You can make it less painful if your compiler supports the C++0x auto keyword:
auto pFunc = func_1;
In any case, you can call the function with
unsigned int result = pFunc(100);
There are many other options that provide generality, for example:
You can use boost::function with any C++ compiler
With a compiler implementing features of C++0x you can use std::function
These can be used to point to any entity that can be invoked with the appropriate signature (it's actually objects that implement an operator() that are called functors).
Update (to address updated question)
Your immediate problem is that you attempt to use Config::current_hash_function (which you declare just fine) but fail to define it.

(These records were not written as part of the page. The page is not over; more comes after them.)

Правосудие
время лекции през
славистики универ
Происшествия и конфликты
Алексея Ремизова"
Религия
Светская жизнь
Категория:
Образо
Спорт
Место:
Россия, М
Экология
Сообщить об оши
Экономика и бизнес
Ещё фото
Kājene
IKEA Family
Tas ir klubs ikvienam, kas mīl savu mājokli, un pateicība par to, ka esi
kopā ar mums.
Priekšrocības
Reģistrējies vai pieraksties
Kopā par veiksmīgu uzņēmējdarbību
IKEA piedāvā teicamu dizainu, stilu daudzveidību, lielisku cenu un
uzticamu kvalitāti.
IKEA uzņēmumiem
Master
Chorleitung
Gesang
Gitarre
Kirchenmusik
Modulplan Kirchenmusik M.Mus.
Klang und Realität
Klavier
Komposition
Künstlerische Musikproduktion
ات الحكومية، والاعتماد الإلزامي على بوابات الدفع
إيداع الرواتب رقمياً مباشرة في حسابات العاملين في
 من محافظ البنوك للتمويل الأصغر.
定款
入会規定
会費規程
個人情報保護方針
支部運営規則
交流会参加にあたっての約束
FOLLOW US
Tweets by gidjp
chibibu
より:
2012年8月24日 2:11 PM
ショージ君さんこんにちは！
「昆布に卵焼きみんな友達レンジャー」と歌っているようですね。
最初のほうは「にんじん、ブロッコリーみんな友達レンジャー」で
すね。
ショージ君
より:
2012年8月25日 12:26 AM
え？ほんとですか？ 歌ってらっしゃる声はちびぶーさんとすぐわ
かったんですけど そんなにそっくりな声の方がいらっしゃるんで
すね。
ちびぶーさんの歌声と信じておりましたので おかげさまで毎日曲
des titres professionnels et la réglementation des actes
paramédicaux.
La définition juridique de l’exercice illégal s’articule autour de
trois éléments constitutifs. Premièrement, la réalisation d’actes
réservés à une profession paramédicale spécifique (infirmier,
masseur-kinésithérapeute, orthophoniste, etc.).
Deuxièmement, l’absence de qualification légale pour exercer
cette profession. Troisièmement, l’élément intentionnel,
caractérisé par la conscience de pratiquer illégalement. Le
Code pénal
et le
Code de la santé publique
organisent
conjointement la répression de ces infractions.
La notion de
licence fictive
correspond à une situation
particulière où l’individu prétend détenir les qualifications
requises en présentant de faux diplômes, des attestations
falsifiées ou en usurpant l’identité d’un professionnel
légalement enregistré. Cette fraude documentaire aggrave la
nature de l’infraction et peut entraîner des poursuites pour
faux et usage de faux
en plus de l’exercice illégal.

This defines a global static pointer to a function, unrelated to anything in class Config:
unsigned static int (*current_hash_function)(unsigned int) = kennys_hash_16;
This is what you need instead:
unsigned int (*Config::current_hash_function)(unsigned int) = kennys_hash_16;
From C++11 you can use std::function to store functions. To store function you use it as follsonig:
std::function<return type(parameter type(s))>
as an example here it is:
#include <functional>
#include <iostream>
int fact (int a) {
return a > 1 ? fact (a - 1) * n : 1;
}
int pow (int b, int p) {
return p > 1 ? pow (b, p - 1) * b : b;
}
int main (void) {
std::function<int(int)> factorial = fact;
std::function<int(int, int)> power = pow;
// usage
factorial (5);
power (2, 5);
}
No, these are called function pointers.
unsigned int (*fp)(unsigned int) = func_1;
You could also use function either from the c++0x or from boost.
That would be
boost::function<int(int)>
and then use bind to bind your function to this type.
Have a look here and here
Ok here would be a example. I hope that helps.
int MyFunc1(int i)
{
std::cout << "MyFunc1: " << i << std::endl;
return i;
}
int MyFunc2(int i)
{
std::cout << "MyFunc2: " << i << std::endl;
return i;
}
int main(int /*argc*/, char** /*argv*/)
{
typedef boost::function<int(int)> Function_t;
Function_t myFunc1 = boost::bind(&MyFunc1, _1);
Function_t myFunc2 = boost::bind(&MyFunc2, _1);
myFunc1(5);
myFunc2(6);
}
You can store a function in a variable in c++ in this way
auto function_name = [&](params){
statements
};
auto add = [&](int a,int b){
return a+b;
};
cout<<add(5,6);
typedef unsigned int (*PGNSI)(unsigned int);
PGNSI variable1 = func_1;
PGNSI variable2 = func_2;
unsigned int (* myFuncPointer)(unsigned int) = &func_1;
However, the syntax for function pointers is awful, so it's common to typedef them:
typedef unsigned int (* myFuncPointerType)(unsigned int);
myFuncPointerType fp = &func_1;
IF you have Boost installed, you can also check out Boost Function.